• AIM OF THE TASK
Look through the records below for the line with "While the 7". Return that line and each one after it up to and including the line with "For central server", exactly.

• DATA FOR THIS EXERCISE

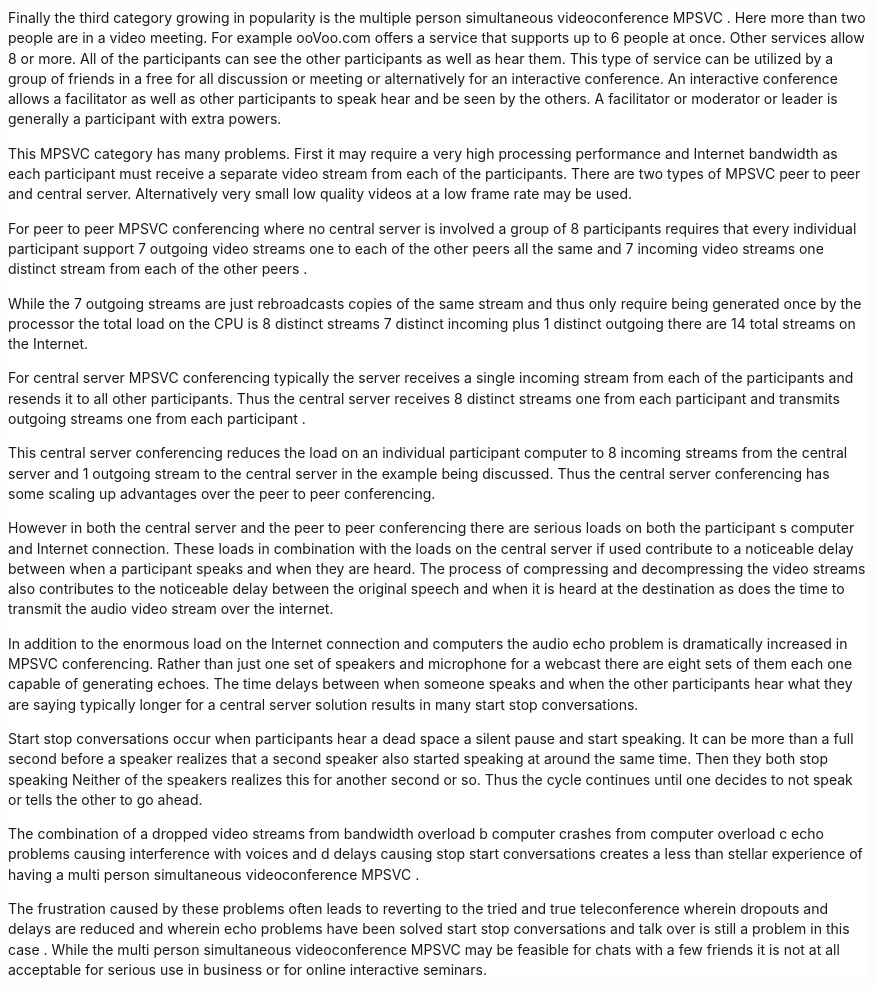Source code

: Finally the third category growing in popularity is the multiple person simultaneous videoconference MPSVC . Here more than two people are in a video meeting. For example ooVoo.com offers a service that supports up to 6 people at once. Other services allow 8 or more. All of the participants can see the other participants as well as hear them. This type of service can be utilized by a group of friends in a free for all discussion or meeting or alternatively for an interactive conference. An interactive conference allows a facilitator as well as other participants to speak hear and be seen by the others. A facilitator or moderator or leader is generally a participant with extra powers.

This MPSVC category has many problems. First it may require a very high processing performance and Internet bandwidth as each participant must receive a separate video stream from each of the participants. There are two types of MPSVC peer to peer and central server. Alternatively very small low quality videos at a low frame rate may be used.

For peer to peer MPSVC conferencing where no central server is involved a group of 8 participants requires that every individual participant support 7 outgoing video streams one to each of the other peers all the same and 7 incoming video streams one distinct stream from each of the other peers .

While the 7 outgoing streams are just rebroadcasts copies of the same stream and thus only require being generated once by the processor the total load on the CPU is 8 distinct streams 7 distinct incoming plus 1 distinct outgoing there are 14 total streams on the Internet.

For central server MPSVC conferencing typically the server receives a single incoming stream from each of the participants and resends it to all other participants. Thus the central server receives 8 distinct streams one from each participant and transmits outgoing streams one from each participant .

This central server conferencing reduces the load on an individual participant computer to 8 incoming streams from the central server and 1 outgoing stream to the central server in the example being discussed. Thus the central server conferencing has some scaling up advantages over the peer to peer conferencing.

However in both the central server and the peer to peer conferencing there are serious loads on both the participant s computer and Internet connection. These loads in combination with the loads on the central server if used contribute to a noticeable delay between when a participant speaks and when they are heard. The process of compressing and decompressing the video streams also contributes to the noticeable delay between the original speech and when it is heard at the destination as does the time to transmit the audio video stream over the internet.

In addition to the enormous load on the Internet connection and computers the audio echo problem is dramatically increased in MPSVC conferencing. Rather than just one set of speakers and microphone for a webcast there are eight sets of them each one capable of generating echoes. The time delays between when someone speaks and when the other participants hear what they are saying typically longer for a central server solution results in many start stop conversations.

 Start stop conversations occur when participants hear a dead space a silent pause and start speaking. It can be more than a full second before a speaker realizes that a second speaker also started speaking at around the same time. Then they both stop speaking Neither of the speakers realizes this for another second or so. Thus the cycle continues until one decides to not speak or tells the other to go ahead.

The combination of a dropped video streams from bandwidth overload b computer crashes from computer overload c echo problems causing interference with voices and d delays causing stop start conversations creates a less than stellar experience of having a multi person simultaneous videoconference MPSVC .

The frustration caused by these problems often leads to reverting to the tried and true teleconference wherein dropouts and delays are reduced and wherein echo problems have been solved start stop conversations and talk over is still a problem in this case . While the multi person simultaneous videoconference MPSVC may be feasible for chats with a few friends it is not at all acceptable for serious use in business or for online interactive seminars.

• WORKED SOLUTION
While the 7 outgoing streams are just rebroadcasts copies of the same stream and thus only require being generated once by the processor the total load on the CPU is 8 distinct streams 7 distinct incoming plus 1 distinct outgoing there are 14 total streams on the Internet.

For central server MPSVC conferencing typically the server receives a single incoming stream from each of the participants and resends it to all other participants. Thus the central server receives 8 distinct streams one from each participant and transmits outgoing streams one from each participant .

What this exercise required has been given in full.